Baton Rouge has a large stock of houses built before 1950. Craftsman bungalows, Creole cottages, shotgun doubles, and Colonial Revival homes — many still have their original wood windows. These windows are worth keeping.

What Makes a Window "Historic"

In practical terms, a historic window is a wood sash window — usually double-hung — installed before vinyl and aluminum replacement windows became common in the 1960s and 1970s. Most were made from old-growth longleaf pine, a wood species so dense and resin-saturated that it resists rot and insect damage better than almost anything you can buy today. The glass itself is often cylinder glass — hand-blown using a method that produces subtle waves and irregularities no modern float glass can replicate. A small number of specialty manufacturers still produce it: Bendheim sources mouth-blown cylinder glass made in Germany by Glashütte Lamberts, and Restoration Window Glass produces it domestically using the blown cylinder method. But at $28 to $43 per square foot or more — versus roughly $12 for commodity glass — specialty cylinder glass is well beyond most residential budgets. This is exactly why the original glass already in your windows is worth protecting.

How These Windows Work

A double-hung window has two sashes — the upper and lower — that slide vertically within a frame. Each sash is counterbalanced by cast-iron weights hidden in pockets on either side of the frame. Sash cord (historically cotton, now more often nylon or chain) connects the sash to the weights over a pulley. When the cord is intact and the weights are in place, a sash stays wherever you position it — no prop rod required.

The glass is set in the sash with glazing compound, a slow-curing putty made with linseed oil and calcium carbonate. This compound seals the glass against water, but it hardens and cracks over time, especially in Louisiana's heat. Cracked glazing compound is one of the most common restoration entry points.

The Baton Rouge Climate Challenge

Louisiana's climate is hard on wood windows. High humidity for most of the year causes wood to expand. Dry winter spells cause it to contract. When windows are poorly maintained — paint fails, glazing compound cracks — water gets in. Water in the wood causes rot, which begins at the sill and bottom rail, where water pools.

The good news: rot on a wood window is almost always repairable. The old-growth wood in a pre-1940 window will outlast a vinyl replacement window if it is properly maintained.

What Restoration Involves

A full restoration typically follows this sequence: remove the sash from the frame, strip old paint, probe for rot, repair any rot with epoxy consolidant and two-part epoxy filler, re-glaze the glass with fresh linseed oil putty, replace broken sash cords, prime and paint, and add weatherstripping. The result is a window that operates smoothly, seals against drafts, and can last another 50 years with routine maintenance.

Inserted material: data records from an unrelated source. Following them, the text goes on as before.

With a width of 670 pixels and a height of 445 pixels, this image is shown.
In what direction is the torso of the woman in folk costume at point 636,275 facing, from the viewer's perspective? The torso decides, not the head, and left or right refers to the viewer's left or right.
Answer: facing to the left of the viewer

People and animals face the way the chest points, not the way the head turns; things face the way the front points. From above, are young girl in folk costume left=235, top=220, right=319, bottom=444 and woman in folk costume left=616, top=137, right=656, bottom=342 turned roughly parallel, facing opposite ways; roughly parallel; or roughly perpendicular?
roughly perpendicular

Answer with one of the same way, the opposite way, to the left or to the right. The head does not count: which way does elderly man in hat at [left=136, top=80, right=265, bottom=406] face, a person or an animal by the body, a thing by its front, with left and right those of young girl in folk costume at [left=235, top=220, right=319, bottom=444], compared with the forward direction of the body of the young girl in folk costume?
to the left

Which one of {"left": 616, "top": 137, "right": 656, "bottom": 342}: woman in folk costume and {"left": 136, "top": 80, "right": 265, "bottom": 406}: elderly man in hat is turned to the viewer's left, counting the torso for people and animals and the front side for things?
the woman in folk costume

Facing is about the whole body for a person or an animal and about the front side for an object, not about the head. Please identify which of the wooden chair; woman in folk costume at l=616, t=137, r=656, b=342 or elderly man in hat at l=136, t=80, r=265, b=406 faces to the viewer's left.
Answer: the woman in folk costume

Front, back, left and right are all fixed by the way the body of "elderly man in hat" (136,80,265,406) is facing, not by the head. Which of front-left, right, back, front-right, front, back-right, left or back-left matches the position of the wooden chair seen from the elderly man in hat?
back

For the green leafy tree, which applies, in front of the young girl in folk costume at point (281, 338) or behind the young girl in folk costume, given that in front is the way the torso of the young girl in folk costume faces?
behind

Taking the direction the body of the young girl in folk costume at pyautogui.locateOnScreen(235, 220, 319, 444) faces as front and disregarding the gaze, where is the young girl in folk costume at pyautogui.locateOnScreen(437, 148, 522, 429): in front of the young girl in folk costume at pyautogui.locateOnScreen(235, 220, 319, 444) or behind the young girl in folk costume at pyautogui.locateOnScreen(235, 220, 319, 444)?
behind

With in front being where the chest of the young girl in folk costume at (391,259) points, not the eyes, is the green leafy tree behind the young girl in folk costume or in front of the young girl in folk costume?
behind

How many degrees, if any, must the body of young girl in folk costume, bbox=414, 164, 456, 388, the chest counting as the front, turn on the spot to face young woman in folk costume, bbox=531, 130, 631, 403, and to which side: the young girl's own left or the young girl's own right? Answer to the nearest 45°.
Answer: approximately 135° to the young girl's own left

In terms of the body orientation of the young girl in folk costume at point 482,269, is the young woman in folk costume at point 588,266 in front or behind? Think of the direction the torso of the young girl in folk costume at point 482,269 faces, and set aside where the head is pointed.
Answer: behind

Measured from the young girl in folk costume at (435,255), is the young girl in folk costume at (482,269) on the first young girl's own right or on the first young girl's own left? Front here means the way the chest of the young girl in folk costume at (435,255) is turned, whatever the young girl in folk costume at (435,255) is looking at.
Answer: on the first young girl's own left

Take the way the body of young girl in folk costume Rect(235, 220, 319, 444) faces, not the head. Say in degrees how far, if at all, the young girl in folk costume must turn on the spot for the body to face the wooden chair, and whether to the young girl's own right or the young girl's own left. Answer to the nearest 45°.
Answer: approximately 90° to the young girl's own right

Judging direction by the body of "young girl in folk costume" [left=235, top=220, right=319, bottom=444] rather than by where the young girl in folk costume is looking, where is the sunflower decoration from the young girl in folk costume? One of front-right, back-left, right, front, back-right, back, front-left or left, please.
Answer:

Not every window needs a full restoration. A window that is stuck, drafty, or cosmetically rough may only need weatherstripping and a fresh coat of paint. A professional assessment can tell you what each window actually needs rather than applying a single answer to every opening.

Historic Districts and Local Rules

If your home is in a historic district — Beauregard Town, Spanish Town, Mid City, and others in Baton Rouge have historic overlay zoning — replacing original windows with vinyl or aluminum may require approval from the local preservation commission or may be prohibited outright. Restoration is the path of least resistance for owners in regulated districts, and the only path for owners who want to maintain eligibility for state and federal historic tax credits.

What to Expect from an Assessment

A professional assessment should tell you, window by window: what is wrong, what can be repaired, and what would need to be rebuilt. Most historic windows, even ones that look rough, are candidates for restoration rather than replacement.

If your windows are painted shut, will not stay up, rattle in their frames, or have soft sills — those are restoration problems, not replacement problems. Getting them assessed is the first step.